Paid tool

Deep Infra

Pay-as-you-go API infrastructure for running top open-source machine learning models.

Visitdeepinfra.com
Intro

What is Deep Infra?

Deep Infra (also referred to as deepinfra or deep infra) is a scalable machine learning infrastructure platform built for running top artificial intelligence models. Operating as a reliable deepinfra ai platform, it provides access to a wide array of deepinfra models through a standard, cost-effective deepinfra api. The platform supports key modalities such as text generation, text-to-speech, text-to-image, automatic speech recognition, and embeddings.
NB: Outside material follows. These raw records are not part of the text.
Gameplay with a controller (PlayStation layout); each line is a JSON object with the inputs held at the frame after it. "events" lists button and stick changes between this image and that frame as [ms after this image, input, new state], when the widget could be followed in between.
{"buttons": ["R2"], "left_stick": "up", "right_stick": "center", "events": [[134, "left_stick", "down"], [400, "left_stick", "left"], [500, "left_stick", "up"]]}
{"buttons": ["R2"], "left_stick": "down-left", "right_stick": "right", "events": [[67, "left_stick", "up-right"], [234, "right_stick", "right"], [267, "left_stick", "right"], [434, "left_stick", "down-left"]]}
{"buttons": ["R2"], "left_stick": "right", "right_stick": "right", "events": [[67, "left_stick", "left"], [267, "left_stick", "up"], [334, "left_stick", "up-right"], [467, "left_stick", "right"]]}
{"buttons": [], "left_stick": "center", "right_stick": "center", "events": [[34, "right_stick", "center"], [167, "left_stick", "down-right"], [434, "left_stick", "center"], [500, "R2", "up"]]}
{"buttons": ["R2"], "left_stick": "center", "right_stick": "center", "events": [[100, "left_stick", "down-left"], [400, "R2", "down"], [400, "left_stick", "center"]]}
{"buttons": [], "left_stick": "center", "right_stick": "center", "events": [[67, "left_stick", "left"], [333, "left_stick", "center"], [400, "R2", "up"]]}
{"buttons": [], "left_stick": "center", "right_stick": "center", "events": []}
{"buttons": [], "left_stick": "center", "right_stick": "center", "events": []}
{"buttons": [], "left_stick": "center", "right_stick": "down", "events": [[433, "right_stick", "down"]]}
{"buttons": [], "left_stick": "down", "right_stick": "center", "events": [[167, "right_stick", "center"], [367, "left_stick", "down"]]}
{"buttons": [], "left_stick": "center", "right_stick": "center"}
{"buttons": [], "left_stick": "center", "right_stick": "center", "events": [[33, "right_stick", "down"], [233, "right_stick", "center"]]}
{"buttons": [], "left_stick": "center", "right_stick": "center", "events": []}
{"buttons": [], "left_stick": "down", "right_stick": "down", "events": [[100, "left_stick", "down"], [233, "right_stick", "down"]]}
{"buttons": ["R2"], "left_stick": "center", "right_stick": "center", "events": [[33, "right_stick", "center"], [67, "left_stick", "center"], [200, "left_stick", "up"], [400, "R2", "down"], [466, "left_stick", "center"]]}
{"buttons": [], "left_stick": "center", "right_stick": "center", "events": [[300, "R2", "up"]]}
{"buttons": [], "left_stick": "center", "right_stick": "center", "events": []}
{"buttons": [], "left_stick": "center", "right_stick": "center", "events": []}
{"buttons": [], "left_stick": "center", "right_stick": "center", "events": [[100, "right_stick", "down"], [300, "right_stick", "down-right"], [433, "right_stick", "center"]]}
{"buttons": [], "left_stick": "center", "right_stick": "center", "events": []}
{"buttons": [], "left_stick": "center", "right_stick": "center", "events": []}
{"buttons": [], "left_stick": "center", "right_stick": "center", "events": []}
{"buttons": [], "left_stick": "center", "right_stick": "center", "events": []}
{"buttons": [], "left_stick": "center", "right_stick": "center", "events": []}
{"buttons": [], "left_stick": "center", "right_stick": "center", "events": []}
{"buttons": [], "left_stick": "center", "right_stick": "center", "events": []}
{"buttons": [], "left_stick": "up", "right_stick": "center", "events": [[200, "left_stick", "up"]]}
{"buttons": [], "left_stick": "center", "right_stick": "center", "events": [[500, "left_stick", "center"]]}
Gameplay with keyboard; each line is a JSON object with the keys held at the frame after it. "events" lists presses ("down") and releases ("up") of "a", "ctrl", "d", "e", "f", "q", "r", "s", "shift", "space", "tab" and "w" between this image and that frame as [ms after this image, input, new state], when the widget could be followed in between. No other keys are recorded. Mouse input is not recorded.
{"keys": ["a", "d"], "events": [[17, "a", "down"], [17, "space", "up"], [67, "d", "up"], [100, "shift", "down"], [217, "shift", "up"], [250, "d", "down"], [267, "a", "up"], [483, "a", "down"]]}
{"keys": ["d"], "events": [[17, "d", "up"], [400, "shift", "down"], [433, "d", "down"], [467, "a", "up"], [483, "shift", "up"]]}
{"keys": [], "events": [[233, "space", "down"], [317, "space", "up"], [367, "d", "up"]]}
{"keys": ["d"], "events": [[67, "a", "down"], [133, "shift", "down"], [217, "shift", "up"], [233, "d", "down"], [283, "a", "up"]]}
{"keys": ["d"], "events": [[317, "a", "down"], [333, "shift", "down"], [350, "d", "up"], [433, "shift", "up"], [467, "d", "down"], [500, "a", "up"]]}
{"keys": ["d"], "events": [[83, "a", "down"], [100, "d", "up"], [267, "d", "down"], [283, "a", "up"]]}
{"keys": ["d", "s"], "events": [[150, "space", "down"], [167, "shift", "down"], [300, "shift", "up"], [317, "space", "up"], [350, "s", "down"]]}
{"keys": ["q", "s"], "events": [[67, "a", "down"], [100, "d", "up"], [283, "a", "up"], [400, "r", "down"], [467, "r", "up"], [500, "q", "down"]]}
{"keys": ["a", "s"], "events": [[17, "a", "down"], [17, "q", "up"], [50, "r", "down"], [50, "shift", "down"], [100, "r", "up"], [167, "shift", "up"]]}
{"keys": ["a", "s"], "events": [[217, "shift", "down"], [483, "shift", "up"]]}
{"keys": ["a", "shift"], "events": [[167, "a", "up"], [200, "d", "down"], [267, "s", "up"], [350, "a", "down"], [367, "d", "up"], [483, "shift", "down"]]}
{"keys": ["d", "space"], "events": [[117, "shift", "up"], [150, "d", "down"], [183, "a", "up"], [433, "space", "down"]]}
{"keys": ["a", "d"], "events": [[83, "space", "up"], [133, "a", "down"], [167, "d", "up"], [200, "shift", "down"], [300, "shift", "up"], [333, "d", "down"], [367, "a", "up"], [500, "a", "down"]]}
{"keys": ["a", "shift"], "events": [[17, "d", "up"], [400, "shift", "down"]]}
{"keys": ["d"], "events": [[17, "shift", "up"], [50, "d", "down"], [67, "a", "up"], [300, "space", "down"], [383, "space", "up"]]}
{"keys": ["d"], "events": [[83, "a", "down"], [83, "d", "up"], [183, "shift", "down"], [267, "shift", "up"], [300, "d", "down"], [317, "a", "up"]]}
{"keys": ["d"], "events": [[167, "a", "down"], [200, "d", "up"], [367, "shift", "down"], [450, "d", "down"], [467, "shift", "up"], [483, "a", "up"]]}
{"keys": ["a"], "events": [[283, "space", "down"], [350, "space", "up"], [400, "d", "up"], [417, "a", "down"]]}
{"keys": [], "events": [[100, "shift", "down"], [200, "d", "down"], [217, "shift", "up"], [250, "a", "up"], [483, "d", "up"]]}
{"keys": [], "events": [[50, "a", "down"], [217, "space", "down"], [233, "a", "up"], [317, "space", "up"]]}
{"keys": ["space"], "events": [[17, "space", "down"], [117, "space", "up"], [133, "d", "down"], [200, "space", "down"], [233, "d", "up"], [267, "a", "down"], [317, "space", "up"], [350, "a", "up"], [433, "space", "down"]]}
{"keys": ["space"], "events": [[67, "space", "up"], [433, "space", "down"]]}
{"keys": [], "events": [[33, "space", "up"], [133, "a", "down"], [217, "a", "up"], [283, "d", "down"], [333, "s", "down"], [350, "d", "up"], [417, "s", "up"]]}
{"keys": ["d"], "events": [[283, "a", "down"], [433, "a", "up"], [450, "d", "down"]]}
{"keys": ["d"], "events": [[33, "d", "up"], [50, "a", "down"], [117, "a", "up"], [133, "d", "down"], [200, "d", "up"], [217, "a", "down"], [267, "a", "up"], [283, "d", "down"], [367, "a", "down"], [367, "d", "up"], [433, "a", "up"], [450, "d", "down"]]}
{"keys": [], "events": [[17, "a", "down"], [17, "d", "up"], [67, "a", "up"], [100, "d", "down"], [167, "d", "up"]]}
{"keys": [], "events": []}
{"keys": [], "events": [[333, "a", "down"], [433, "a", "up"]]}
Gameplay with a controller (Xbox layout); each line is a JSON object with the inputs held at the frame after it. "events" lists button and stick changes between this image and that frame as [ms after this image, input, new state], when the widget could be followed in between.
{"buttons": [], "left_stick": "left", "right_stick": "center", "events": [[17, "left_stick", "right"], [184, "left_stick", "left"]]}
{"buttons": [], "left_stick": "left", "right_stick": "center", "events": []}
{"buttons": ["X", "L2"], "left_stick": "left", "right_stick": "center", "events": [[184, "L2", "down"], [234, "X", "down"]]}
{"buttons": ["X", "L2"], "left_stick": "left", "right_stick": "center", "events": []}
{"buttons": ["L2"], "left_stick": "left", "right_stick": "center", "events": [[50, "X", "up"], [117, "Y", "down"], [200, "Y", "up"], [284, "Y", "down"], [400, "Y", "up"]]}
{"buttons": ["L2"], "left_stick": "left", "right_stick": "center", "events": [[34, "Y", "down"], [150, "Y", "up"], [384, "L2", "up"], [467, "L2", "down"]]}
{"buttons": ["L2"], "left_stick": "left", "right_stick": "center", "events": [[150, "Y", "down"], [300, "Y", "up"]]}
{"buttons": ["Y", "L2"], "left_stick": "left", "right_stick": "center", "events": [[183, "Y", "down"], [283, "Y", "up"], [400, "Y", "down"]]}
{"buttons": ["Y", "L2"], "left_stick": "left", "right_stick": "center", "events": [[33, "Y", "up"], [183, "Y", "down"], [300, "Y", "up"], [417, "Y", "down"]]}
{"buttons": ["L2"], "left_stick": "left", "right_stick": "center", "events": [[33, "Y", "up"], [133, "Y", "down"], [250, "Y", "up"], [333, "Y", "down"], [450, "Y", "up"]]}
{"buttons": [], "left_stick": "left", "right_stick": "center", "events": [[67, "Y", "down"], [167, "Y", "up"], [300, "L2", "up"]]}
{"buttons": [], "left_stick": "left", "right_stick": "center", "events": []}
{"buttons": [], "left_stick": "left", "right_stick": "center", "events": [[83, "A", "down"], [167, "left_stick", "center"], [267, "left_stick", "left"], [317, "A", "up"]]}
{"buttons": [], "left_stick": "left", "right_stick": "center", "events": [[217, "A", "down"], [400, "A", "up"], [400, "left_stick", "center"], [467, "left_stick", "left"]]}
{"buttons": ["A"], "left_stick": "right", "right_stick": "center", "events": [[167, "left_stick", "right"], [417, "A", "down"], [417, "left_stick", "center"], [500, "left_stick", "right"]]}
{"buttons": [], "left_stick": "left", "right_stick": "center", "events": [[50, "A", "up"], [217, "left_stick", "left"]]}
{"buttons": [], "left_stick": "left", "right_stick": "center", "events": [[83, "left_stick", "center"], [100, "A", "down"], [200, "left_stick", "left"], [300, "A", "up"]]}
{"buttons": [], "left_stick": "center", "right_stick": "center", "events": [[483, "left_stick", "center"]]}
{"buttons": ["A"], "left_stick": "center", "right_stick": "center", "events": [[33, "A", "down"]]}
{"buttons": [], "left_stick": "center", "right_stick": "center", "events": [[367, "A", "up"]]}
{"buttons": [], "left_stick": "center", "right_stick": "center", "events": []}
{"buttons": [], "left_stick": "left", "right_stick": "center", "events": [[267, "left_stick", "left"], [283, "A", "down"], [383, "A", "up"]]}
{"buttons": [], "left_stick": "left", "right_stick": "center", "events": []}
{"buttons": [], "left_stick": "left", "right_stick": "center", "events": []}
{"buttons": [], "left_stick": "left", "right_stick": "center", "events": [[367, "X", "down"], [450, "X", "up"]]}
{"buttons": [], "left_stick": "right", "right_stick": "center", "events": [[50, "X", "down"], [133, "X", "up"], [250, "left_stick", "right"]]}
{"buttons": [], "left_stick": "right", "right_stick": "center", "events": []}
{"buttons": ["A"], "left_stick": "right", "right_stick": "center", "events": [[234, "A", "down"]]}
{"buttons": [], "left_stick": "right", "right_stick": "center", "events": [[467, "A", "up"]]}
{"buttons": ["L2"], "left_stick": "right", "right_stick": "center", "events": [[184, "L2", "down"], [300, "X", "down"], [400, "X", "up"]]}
By utilizing serverless GPUs, it enables developers and businesses to run open-weight models from deepseek, Meta (such as Llama chat), and Mistral without needing to manage complex backend systems.

Deep Infra at a glance
Pay-as-you-go, Custom LLMs from $1.50/GPU-hour375K monthly visitsPaid access
Pricing

Deep Infra Pricing Plans

Compare Deep Infra free options, Deep Infra paid pricing plans, and usage notes before you choose the best way to use this AI tool in 2026.

Pay-as-you-go, Custom LLMs from $1.50/GPU-hour

$0.03 / 1M input tokens

128k context size, $0.05 / 1M output tokens

$0.23 / 1M input tokens

128k context size, $0.40 / 1M output tokens

$0.46 / 1M input tokens

128k context size, $0.80 / 1M output tokens

$1.50 / GPU-hour

Dedicated SXM-connected GPU uptime billing

$2.40 / GPU-hour

Dedicated GPU billing with autoscale

$3.00 / GPU-hour

Dedicated GPU billing for demanding workloads

$0.01 / 1M input tokens

512 context size

Pricing updated:Jun 11, 2026

Features

Deep Infra AI Features

Serverless GPU hosting for fast ML inferenceSupport for top models including DeepSeek-R1, Llama 4, and Qwen3Auto-scaling infrastructure with a concurrent request limit of up to 200Dedicated instance deployments on A100, H100, and H200 GPUsLoRA-tuned model pricing and deployment optionsEmbeddings API support for semantic search models
Pros & Cons

Deep Infra Pros and Cons

Pros

  • Pay-per-use token and execution time model with no long-term contracts
  • Low-latency response times with models deployed across multiple regions
  • Compatible with standard OpenAI API formatting
  • Includes a $10 free credit balance tier per month for testing

Limitations

  • Requires adding a card or prepayment before services can be active
  • Default concurrency is capped at 200 requests per account unless a limit increase is requested

Deep Infra FAQ

Deep Infra provides active support for several models such as DeepSeek-R1, DeepSeek-V3, and QwQ. Depending on public releases, users can find optimized options. While newer models like deepseek v4, deepseek v4 pro, or deepseek-v4-pro are tracked for future integration, currently available choices include DeepSeek-R1-Turbo and DeepSeek-Prover-V2-671B. The platform also accommodates legacy versions like deepseek v3.2.